Re: recipe for fine-line developer?

From: Dave Soemarko ^lt;[email protected]>
Date: 10/06/04-08:55:33 AM Z
Message-id: <020801c4abb4$8846f0b0$9729fea9@wds>

It is indeed not kodalith. If I remember correctly, the proportion of chemicals used is different. I have used both. For my application at that time, it didn't make much difference.

For application in photopolymer, I think diluted kodalith and stand development might work fine.The stand development will give the nice, crisp edge because of local exhaustion; but the dilution must be done just prior to development, otherwise the developer might be exhausted too quickly.

Dave S
  ----- Original Message -----
  From: Jack Fulton
  Sent: Wednesday, October 06, 2004 10:42 AM
  Subject: Re: recipe for fine-line developer?

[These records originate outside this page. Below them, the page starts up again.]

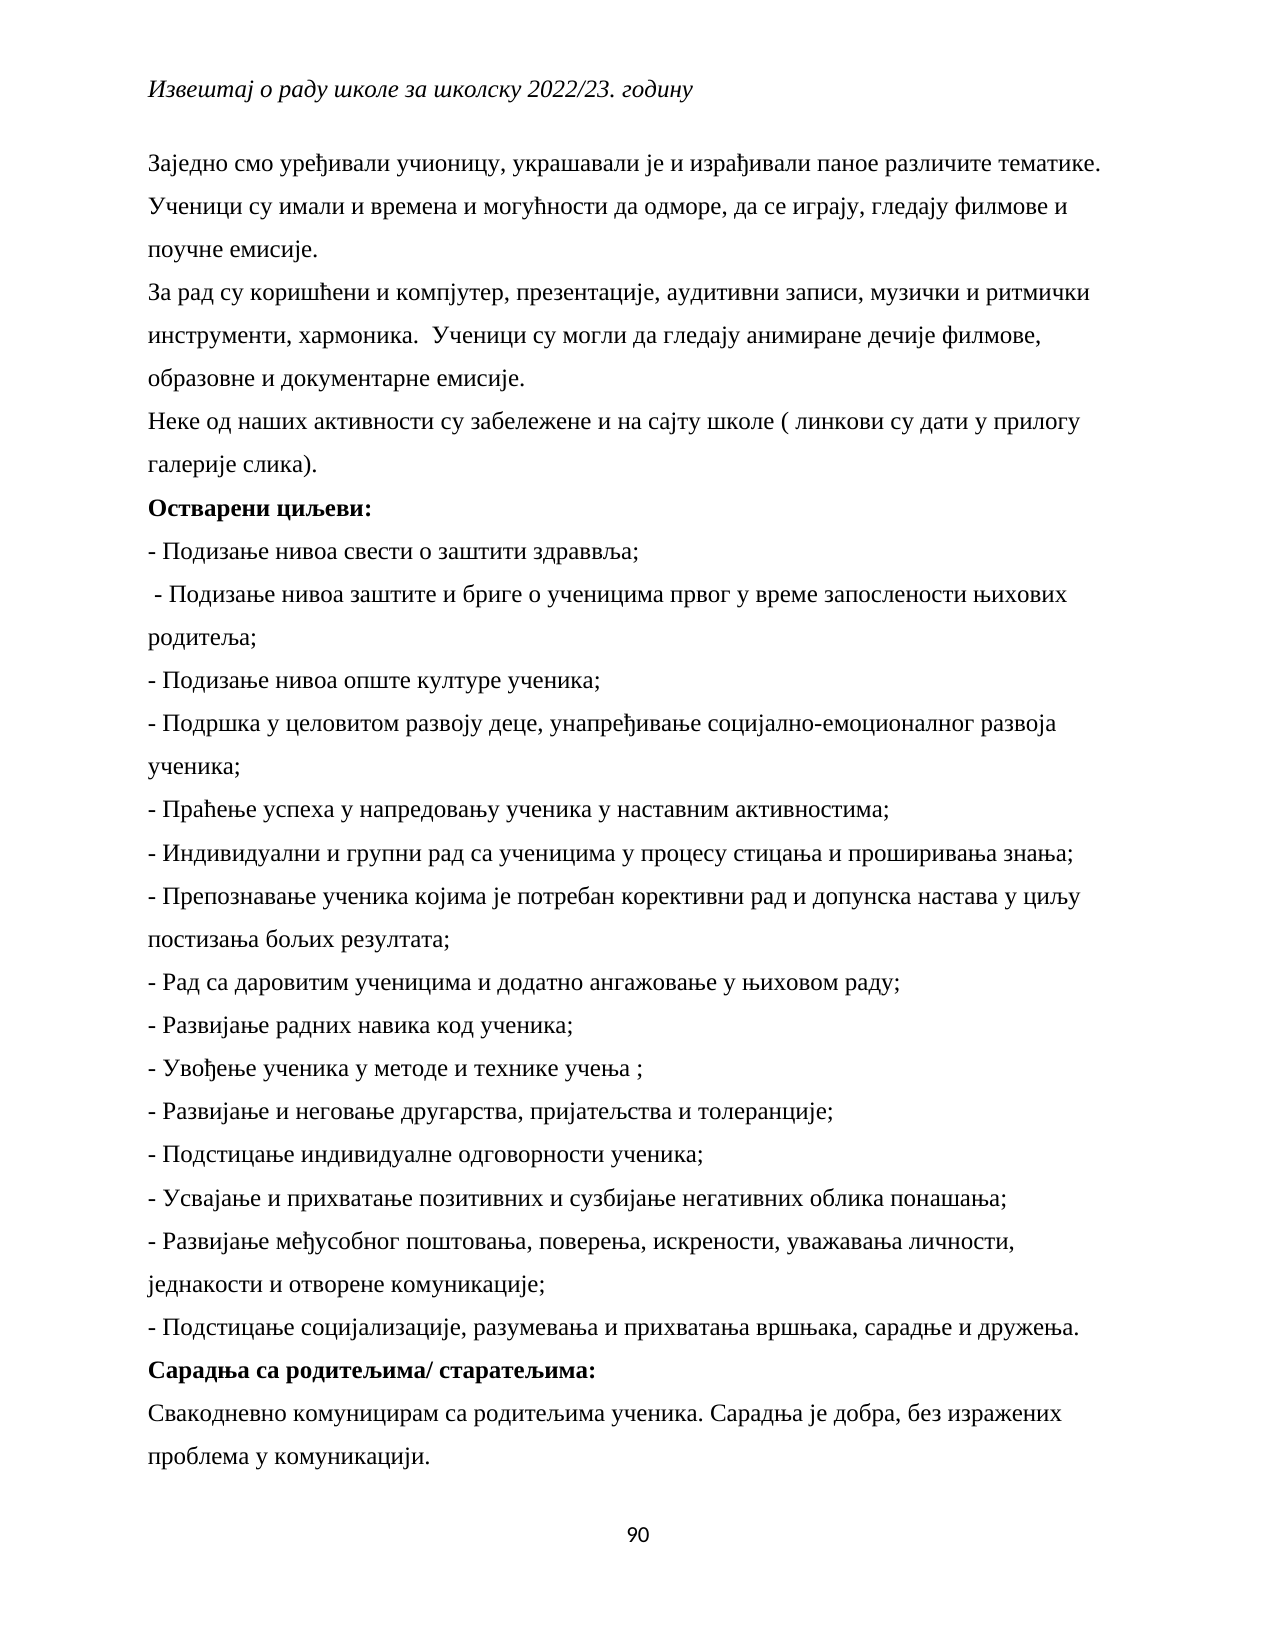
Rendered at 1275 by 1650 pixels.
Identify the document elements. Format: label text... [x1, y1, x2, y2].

text Oстварени циљеви: [148, 493, 1127, 521]
text Заједно смо уређивали учионицу, украшавали је и израђивали паное различите тематике. Ученици су имали и времена и могућности да одморе, да се играју, гледају филмове и поучне емисије. [148, 148, 1127, 263]
text - Усвајање и прихватање позитивних и сузбијање негативних облика понашања; [148, 1183, 1127, 1211]
text - Подизање нивоа свести о заштити здраввља; [148, 536, 1127, 564]
text Свакодневно комуницирам са родитељима ученика. Сарадња је добра, без изражених проблема у комуникацији. [148, 1398, 1127, 1470]
text - Подршка у целовитом развоју деце, унапређивање социјално-емоционалног развоја ученика; [148, 708, 1127, 780]
text - Праћење успеха у напредовању ученика у наставним активностима; [148, 794, 1127, 823]
text - Развијање и неговање другарства, пријатељства и толеранције; [148, 1096, 1127, 1125]
text - Подизање нивоа заштите и бриге о ученицима првог у време запослености њихових родитеља; [148, 579, 1127, 651]
text - Подстицање социјализације, разумевања и прихватања вршњака, сарадње и дружења. [148, 1312, 1127, 1341]
text Сарадња са родитељима/ старатељима: [148, 1355, 1127, 1384]
text - Индивидуални и групни рад са ученицима у процесу стицања и проширивања знања; [148, 838, 1127, 866]
text Неке од наших активности су забележене и на сајту школе ( линкови су дати у прилогу галерије слика). [148, 406, 1127, 478]
text - Рад са даровитим ученицима и додатно ангажовање у њиховом раду; [148, 967, 1127, 996]
text - Развијање међусобног поштовања, поверења, искрености, уважавања личности, једнакости и отворене комуникације; [148, 1226, 1127, 1298]
text - Подстицање индивидуалне одговорности ученика; [148, 1139, 1127, 1168]
text - Увођење ученика у методе и технике учења ; [148, 1053, 1127, 1082]
text - Подизање нивоа опште културе ученика; [148, 665, 1127, 694]
text - Препознавање ученика којима је потребан корективни рад и допунска настава у циљу постизања бољих резултата; [148, 881, 1127, 953]
text - Развијање радних навика код ученика; [148, 1010, 1127, 1039]
text За рад су коришћени и компјутер, презентације, аудитивни записи, музички и ритмички инструменти, хармоника. Ученици су могли да гледају анимиране дечије филмове, образовне и документарне емисије. [148, 277, 1127, 392]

  I've still not found the recipe/formula . . but, Kodak's info states it is not a substitute for Kodalith developer. Kodak says, "By using Kodalith Fine Line Developer, the loss of highlight and shadow contrast can be avoided comletely. Halftone can be copied as strait line work, without re-screening, giving reproductions of much better quality."
  You use Ortho Film, Type 2 exposed for 75% of the normal time for it when using Kodalith developer. "Place face up in Fine Line Developer, agitate for 20 seconds until a faint image appears, press to bottom of tray (glass is preferred) and allow to develop w/out agitation for a total time of 2 - 2/12 minutes."
  "At the very end of the development period, the negative may be held up for examination for a few seconds. Here Kodak recommends the glass tray w/safelight underneath. Best results are obtained, at least for lithographic printing, with negatives that appear rather dark."

  Jack Fulton

  On Oct 6, 2004, at 6:21 AM, Dave Soemarko wrote:

  I have the recipe, though I looked through my files yesterday but couldn't
  find it. When/if I find it, I will post it.

  The other way of getting similar effect with fine line developer is to
  dilute kodalith and do still development (agitate for the first minute and
  then let it stand for the remaining development time).